If you are in the market for a new vehicle, don’t be afraid to ask questions about the security of the vehicles communication systems. The more we dig as consumers the more aware the manufacturers will be. At some point, promoting security as a feature will be critical to beating out the competition ultimately forcing everyone to get on board. Be smart and stay safe.

Ashley Madison site breached

If you are keeping up with the news you have probably already heard about the breach of the adult site known as Ashley Madison.   Here is a link to one of the articles about it: http://money.cnn.com/2015/07/20/technology/ashley-madison-hack/index.html. Like the breach at Adult Friend Finder (http://money.cnn.com/2015/05/22/technology/adult-friendfinder-hacked/) a few months ago, this type of incident is a little different than the usual breach.   This breach is less about identity information (although at the root has a lot to do with it), financial information, or even health information.   The focus of this type of site/service is on secrecy and discreetness.   It is about sharing sensitive information about an individual’s private life.

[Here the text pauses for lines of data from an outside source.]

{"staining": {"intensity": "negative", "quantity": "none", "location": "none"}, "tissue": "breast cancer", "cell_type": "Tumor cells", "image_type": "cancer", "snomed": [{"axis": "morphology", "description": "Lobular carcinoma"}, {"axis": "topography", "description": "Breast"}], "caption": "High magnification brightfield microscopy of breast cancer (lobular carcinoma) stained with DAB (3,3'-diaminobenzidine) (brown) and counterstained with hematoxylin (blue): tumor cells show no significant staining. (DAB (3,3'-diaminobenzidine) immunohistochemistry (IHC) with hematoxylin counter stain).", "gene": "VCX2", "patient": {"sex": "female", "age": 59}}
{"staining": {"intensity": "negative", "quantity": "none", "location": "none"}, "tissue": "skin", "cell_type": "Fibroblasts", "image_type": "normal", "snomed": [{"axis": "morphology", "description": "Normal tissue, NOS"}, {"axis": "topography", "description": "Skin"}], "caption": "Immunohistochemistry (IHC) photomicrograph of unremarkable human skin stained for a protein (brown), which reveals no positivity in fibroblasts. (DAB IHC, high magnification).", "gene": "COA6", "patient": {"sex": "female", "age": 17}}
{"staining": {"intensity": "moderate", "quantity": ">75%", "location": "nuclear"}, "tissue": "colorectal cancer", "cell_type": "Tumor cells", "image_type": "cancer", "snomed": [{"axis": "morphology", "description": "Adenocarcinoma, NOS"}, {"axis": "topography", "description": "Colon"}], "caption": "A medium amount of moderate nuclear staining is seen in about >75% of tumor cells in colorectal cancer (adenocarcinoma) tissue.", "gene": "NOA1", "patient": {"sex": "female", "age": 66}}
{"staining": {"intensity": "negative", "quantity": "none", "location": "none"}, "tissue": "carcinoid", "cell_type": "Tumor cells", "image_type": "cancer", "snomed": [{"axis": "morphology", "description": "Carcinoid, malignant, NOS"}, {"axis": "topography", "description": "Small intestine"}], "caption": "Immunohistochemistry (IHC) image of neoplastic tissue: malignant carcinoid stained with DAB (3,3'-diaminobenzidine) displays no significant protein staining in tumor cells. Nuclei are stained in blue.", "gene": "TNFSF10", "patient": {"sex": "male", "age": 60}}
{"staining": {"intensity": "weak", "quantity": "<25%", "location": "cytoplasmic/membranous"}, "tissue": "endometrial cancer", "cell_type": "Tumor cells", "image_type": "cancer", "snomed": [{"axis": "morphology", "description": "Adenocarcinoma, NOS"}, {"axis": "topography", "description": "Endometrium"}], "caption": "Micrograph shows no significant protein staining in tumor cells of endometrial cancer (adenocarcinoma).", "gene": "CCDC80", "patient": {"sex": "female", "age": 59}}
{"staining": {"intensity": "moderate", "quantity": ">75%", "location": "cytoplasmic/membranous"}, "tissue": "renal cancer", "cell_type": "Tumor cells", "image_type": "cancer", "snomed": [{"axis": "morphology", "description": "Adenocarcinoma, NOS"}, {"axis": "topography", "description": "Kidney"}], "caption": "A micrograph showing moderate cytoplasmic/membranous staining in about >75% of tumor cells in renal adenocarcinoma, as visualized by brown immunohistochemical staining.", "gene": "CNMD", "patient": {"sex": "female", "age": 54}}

As we become more content with the Internet and the freedoms it provides us, we often start to overlook the reality that it creates.  Some people think what they do on a computer isn’t real, rather, more of a game.   That the effects are not real.   We have this notion that everything we do is anonymous, leading us to take more risks than we might have otherwise.  Take a moment and think about some things you might have said or done online that you most likely wouldn’t have done in person.  Think about how quickly that can snowball out of control.  

The breach at Ashley Madison should serve as a reminder that what we do may not be as anonymous as we thought.   That the effects of our actions may turn out to have some real life consequences.   Is it possible someone was just curious and meant no harm signing up on the site?  Maybe they got in a fight with their spouse, had a bad day at work, were just bored.   Of course those may not be acceptable excuses for joining a site that promotes adultery, but it could be something that small that led to the initial curiosity.  There are also people just looking for another relationship.  Anyone who has their name released as being a member has the same potential consequences.  You may be publicly criticized, sorry.. that is what society does now.  Your job or career could be effected. Your relationship with your significant other and/or children can be effected.  The list goes on.

We are all still learning the effects our online actions have on us over time. Our parents didn’t have nearly as much technology so many of us are learning on our own. We need to understand that, just like business, we assume a level of risk when acting online.  There is no 100% secure systems.  It doesn’t matter if we are talking online banking, adult sites, social media, or password managers.  There is always some level of risk.  We must learn to calculate that risk and determine if it is worth it.  We are often quick to blindly accept the risk for the quick reward.  Share your contacts for some coins in a game.  Post atrocious comments for a chance to feel like you stood for something.  

Is there a risk to joining an adult site like this?  Of course there is.  For many, that risk is acceptable for their own personal reasons.  Some members may had not really considered the risks, while others may have given great thought to joining.  Either way, the risk is there.   The big question in this situation is regarding what that risk now means to the individuals involved.

The media hypes this up to be devastating.  However if we look back at Adult Friend Finder, after a few days, you stopped hearing much about it.  This doesn’t mean that there were no consequences suffered by users effected by that breach, but it did quiet down a lot.  Maybe it was because of the personal nature that people didn’t want to put it out for everyone to see.  That makes it difficult to judge the real effect that this breach will have.

It will be interesting to see what types of effects this has going forward.  In the meantime, we should ensure that we are thinking about the risks. Be safe everyone.